Copy the data from the line containing "How many lines are shown in the chart?" through the line containing "What percentage is", swapping "chart" for "graph" and keeping everything else the same. Omit the pictures.

> RECORDS SUPPLIED:
********

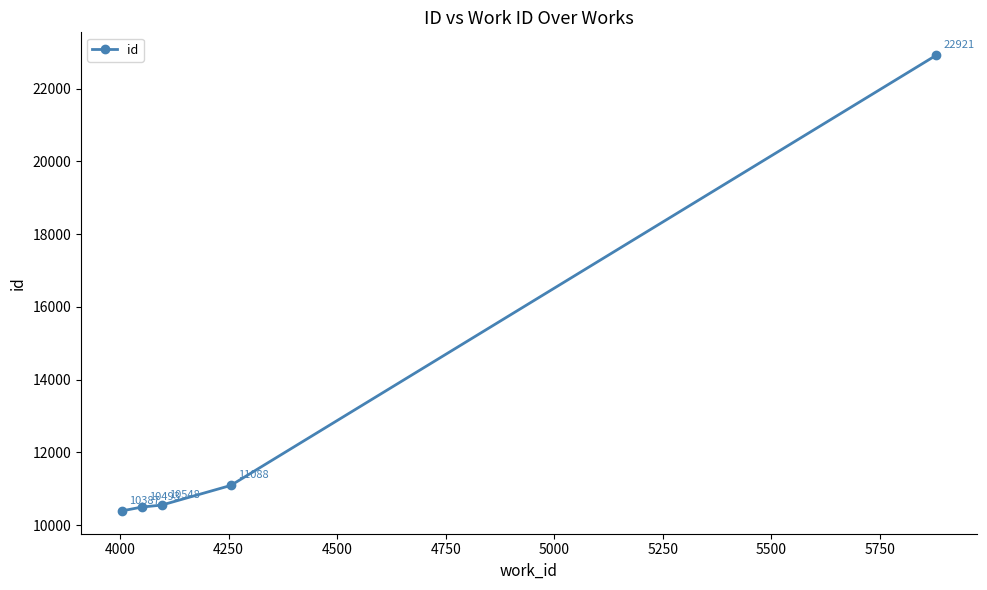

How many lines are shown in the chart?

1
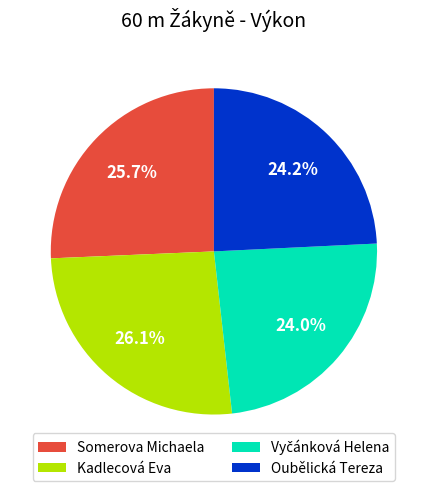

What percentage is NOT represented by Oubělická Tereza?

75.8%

********

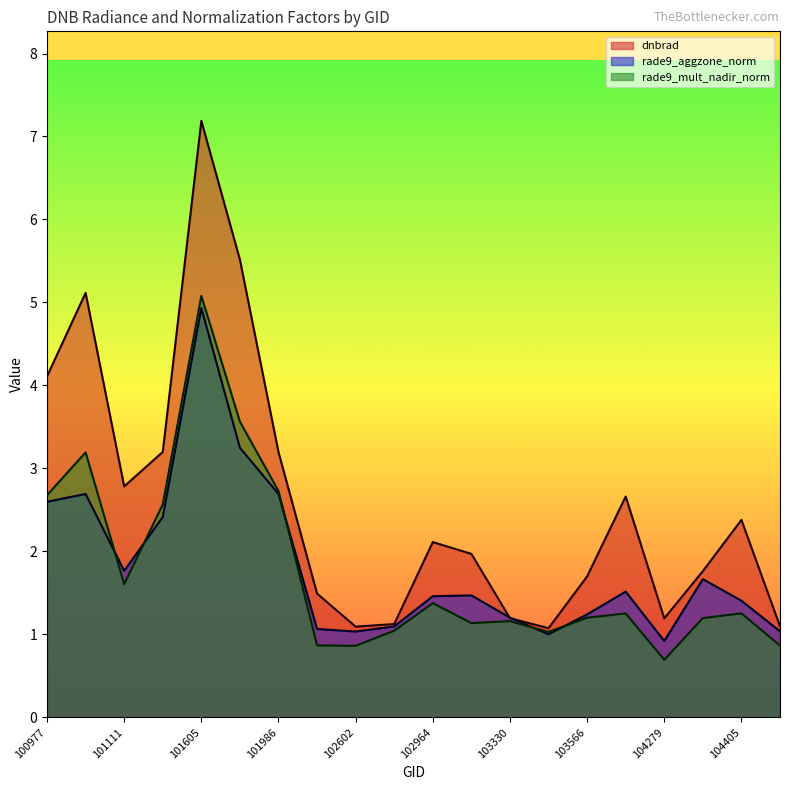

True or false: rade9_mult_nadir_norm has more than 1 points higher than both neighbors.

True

********

> YOUR SOLUTION:
How many lines are shown in the graph?

1

What percentage is NOT represented by Oubělická Tereza?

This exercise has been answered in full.